As many mothers would know, babies don’t always cry for obvious reasons. Sometimes they just cry. But how do you cope when you are tired, your baby is crying and you don’t know what to do?
Pinky McKay, a well-known writer/editor for many publications including the Gymbaroo magazine, The Age and many of her own child and baby care publications, was amazed at numerous letters she received after her first book, Parenting By Heart, was published. "I had a letter from a woman who said that she was so grateful that someone had given her permission to respond to her baby and I thought, ‘Oh, poor lady’," remembers McKay. "But the letters kept coming - they haven’t stopped - and the issues were around crying and sleeping. I think people feel a lot of embarrassment, a lack of confidence, around their babies because their babies aren’t doing what’s expected."
McKay says that she felt there was a real need for a book that would answer these questions and give some support to parents who were struggling with crying babies. And so McKay got in touch with her publisher and 100 Ways to Calm the Crying was born.
This time, however, McKay was interested in relaying a lot of the personal stories that mothers, and fathers, told her during the writing of the book. "People can relate to experiences when they are told by real people," explains McKay of her choice to replicate these stories in her book. "And mothers are really happy to tell their stories. I felt really very privileged that they were quite so candid." Rather than using these stories as padding, McKay felt they should be an integral part of the book, being keen to show ordinary mums that they are not alone in how they are feeling and what they are experiencing.
"It’s very good because it [the stories] shows that anyone can feel these feelings," states McKay. "There are health professionals in there who say, ‘I didn’t know what to do with my baby’ and that’s pretty comforting for mothers.
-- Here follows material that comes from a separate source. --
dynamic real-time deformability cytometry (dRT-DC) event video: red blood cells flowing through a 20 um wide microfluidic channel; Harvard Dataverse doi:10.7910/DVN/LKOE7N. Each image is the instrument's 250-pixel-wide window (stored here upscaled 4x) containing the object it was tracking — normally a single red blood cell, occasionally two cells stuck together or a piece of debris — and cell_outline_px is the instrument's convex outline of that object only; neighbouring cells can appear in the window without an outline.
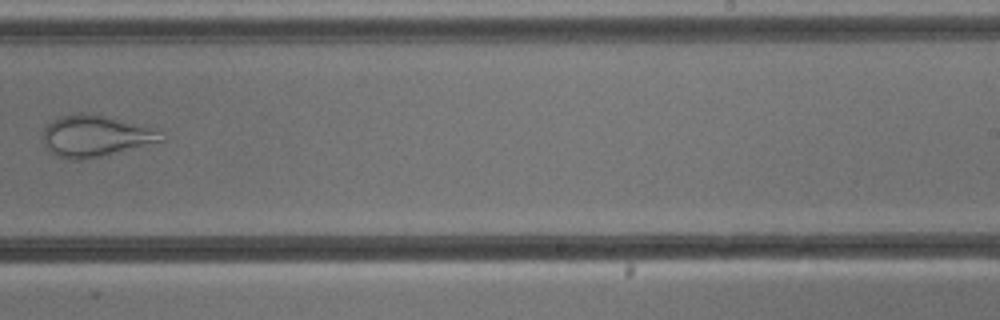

It must take away a lot of those feelings of guilt or incompetence to hear that other people feel the same as they do."
McKay is all for taking away the guilt and the feelings of incompetence that seem to besiege mothers today. "I think there’s an increasing number of women talking about motherhood being really, really hard," muses McKay. "I don’t know that a generation ago people would have thought that." McKay is also saddened that so many modern mothers appear to have so little support despite the huge volume of information available about parenting. She believes that this is part of the reason so many mothers are feeling isolated when they have babies. "I guess our mothers would have also had more support. There would have been a neighbour at home that you could have met with for a cup of tea and say ‘hey, can you hold my baby?’" says McKay. "I know that when I had my older children there where other mothers at home. It was more a community. Whereas now, it’s often the case that there’s no one home in your street and if you have worked right up to when you had the baby, often you don’t even know your neighbours. There’s a real lack of practical support for parents. There’s information there, but it’s probably information overload. But for hands on practical support, it’s not there."
With the concept of practical support firmly in mind, McKay made sure that 100 Ways to Calm the Crying was as accessible as possible, and so far feedback has shown that parents do indeed find it an easy and enjoyable read. McKay believes that the key to parenting is simply listening to natural instincts and doing what feels right – and remembering to support mothers in their choices of raising their children. "Be gentle on yourself and be a bit more natural and just go with the flow," recommends McKay. "If the baby quietens down because you rock it, well that’s OK. You don’t have to feel as if you are creating a monster, you don’t have to stick to the rules. There is nothing wrong, as long as you listen to the baby. As long as you are being loving and caring for the baby then everything is adaptable."
However, having said that, McKay does acknowledge that a crying baby can wear even the most experienced, confident of mothers down eventually. But here again McKay stresses the importance of not feeling a failure if the baby does cry – after all, crying is only natural. "But I guess we all have that hang up about crying. People always try to stop people crying. And crying babies do upset parents," concedes McKay. "After all, [crying’s] nature’s way of getting parents’ to respond to their babies!"